■ WHAT TO WORK ON:
Give the records below again, exactly as they appear.

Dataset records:

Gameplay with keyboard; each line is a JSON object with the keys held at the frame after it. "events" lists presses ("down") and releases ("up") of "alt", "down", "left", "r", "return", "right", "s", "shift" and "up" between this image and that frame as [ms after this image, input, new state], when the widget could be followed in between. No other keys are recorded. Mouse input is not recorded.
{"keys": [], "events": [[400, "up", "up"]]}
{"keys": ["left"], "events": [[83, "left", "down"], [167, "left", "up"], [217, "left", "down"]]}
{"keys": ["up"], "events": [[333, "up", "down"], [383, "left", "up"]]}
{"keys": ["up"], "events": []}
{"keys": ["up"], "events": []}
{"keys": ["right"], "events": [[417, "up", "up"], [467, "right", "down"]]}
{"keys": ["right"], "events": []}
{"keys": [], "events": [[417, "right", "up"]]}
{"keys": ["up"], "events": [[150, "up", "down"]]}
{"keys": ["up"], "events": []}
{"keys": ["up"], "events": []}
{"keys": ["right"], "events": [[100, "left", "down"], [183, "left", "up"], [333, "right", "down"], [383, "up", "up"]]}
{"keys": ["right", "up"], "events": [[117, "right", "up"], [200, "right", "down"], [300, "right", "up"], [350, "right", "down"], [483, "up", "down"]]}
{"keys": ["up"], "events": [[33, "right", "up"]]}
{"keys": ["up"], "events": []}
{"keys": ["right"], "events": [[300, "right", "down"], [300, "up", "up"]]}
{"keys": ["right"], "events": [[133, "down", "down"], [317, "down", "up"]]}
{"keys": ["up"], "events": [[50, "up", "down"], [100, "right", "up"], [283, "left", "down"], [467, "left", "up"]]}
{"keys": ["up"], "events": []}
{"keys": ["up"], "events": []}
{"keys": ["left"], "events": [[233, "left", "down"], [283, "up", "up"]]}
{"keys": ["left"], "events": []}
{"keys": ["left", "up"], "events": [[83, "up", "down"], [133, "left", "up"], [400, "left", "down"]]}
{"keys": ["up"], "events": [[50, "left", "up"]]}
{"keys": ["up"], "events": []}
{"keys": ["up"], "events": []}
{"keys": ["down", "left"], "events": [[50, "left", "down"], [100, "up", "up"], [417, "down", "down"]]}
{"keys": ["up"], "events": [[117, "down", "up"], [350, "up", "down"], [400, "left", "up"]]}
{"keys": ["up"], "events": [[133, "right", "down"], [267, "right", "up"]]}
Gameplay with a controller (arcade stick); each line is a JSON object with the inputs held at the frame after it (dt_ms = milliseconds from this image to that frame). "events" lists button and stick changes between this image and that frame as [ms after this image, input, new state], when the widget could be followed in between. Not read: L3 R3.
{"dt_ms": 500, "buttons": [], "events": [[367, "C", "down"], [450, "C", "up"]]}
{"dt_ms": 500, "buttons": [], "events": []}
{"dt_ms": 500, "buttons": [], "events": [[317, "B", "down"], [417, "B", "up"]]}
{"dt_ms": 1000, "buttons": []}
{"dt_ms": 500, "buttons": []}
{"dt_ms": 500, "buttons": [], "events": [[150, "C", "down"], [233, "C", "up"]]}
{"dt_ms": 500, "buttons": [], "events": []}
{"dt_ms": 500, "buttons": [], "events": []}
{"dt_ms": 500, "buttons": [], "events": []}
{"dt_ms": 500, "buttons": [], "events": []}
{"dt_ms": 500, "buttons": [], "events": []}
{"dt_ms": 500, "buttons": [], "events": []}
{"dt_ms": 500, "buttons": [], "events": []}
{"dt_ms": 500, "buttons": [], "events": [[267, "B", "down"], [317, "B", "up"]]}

■ ANSWER TO THIS EXERCISE:
Gameplay with keyboard; each line is a JSON object with the keys held at the frame after it. "events" lists presses ("down") and releases ("up") of "alt", "down", "left", "r", "return", "right", "s", "shift" and "up" between this image and that frame as [ms after this image, input, new state], when the widget could be followed in between. No other keys are recorded. Mouse input is not recorded.
{"keys": [], "events": [[400, "up", "up"]]}
{"keys": ["left"], "events": [[83, "left", "down"], [167, "left", "up"], [217, "left", "down"]]}
{"keys": ["up"], "events": [[333, "up", "down"], [383, "left", "up"]]}
{"keys": ["up"], "events": []}
{"keys": ["up"], "events": []}
{"keys": ["right"], "events": [[417, "up", "up"], [467, "right", "down"]]}
{"keys": ["right"], "events": []}
{"keys": [], "events": [[417, "right", "up"]]}
{"keys": ["up"], "events": [[150, "up", "down"]]}
{"keys": ["up"], "events": []}
{"keys": ["up"], "events": []}
{"keys": ["right"], "events": [[100, "left", "down"], [183, "left", "up"], [333, "right", "down"], [383, "up", "up"]]}
{"keys": ["right", "up"], "events": [[117, "right", "up"], [200, "right", "down"], [300, "right", "up"], [350, "right", "down"], [483, "up", "down"]]}
{"keys": ["up"], "events": [[33, "right", "up"]]}
{"keys": ["up"], "events": []}
{"keys": ["right"], "events": [[300, "right", "down"], [300, "up", "up"]]}
{"keys": ["right"], "events": [[133, "down", "down"], [317, "down", "up"]]}
{"keys": ["up"], "events": [[50, "up", "down"], [100, "right", "up"], [283, "left", "down"], [467, "left", "up"]]}
{"keys": ["up"], "events": []}
{"keys": ["up"], "events": []}
{"keys": ["left"], "events": [[233, "left", "down"], [283, "up", "up"]]}
{"keys": ["left"], "events": []}
{"keys": ["left", "up"], "events": [[83, "up", "down"], [133, "left", "up"], [400, "left", "down"]]}
{"keys": ["up"], "events": [[50, "left", "up"]]}
{"keys": ["up"], "events": []}
{"keys": ["up"], "events": []}
{"keys": ["down", "left"], "events": [[50, "left", "down"], [100, "up", "up"], [417, "down", "down"]]}
{"keys": ["up"], "events": [[117, "down", "up"], [350, "up", "down"], [400, "left", "up"]]}
{"keys": ["up"], "events": [[133, "right", "down"], [267, "right", "up"]]}
Gameplay with a controller (arcade stick); each line is a JSON object with the inputs held at the frame after it (dt_ms = milliseconds from this image to that frame). "events" lists button and stick changes between this image and that frame as [ms after this image, input, new state], when the widget could be followed in between. Not read: L3 R3.
{"dt_ms": 500, "buttons": [], "events": [[367, "C", "down"], [450, "C", "up"]]}
{"dt_ms": 500, "buttons": [], "events": []}
{"dt_ms": 500, "buttons": [], "events": [[317, "B", "down"], [417, "B", "up"]]}
{"dt_ms": 1000, "buttons": []}
{"dt_ms": 500, "buttons": []}
{"dt_ms": 500, "buttons": [], "events": [[150, "C", "down"], [233, "C", "up"]]}
{"dt_ms": 500, "buttons": [], "events": []}
{"dt_ms": 500, "buttons": [], "events": []}
{"dt_ms": 500, "buttons": [], "events": []}
{"dt_ms": 500, "buttons": [], "events": []}
{"dt_ms": 500, "buttons": [], "events": []}
{"dt_ms": 500, "buttons": [], "events": []}
{"dt_ms": 500, "buttons": [], "events": []}
{"dt_ms": 500, "buttons": [], "events": [[267, "B", "down"], [317, "B", "up"]]}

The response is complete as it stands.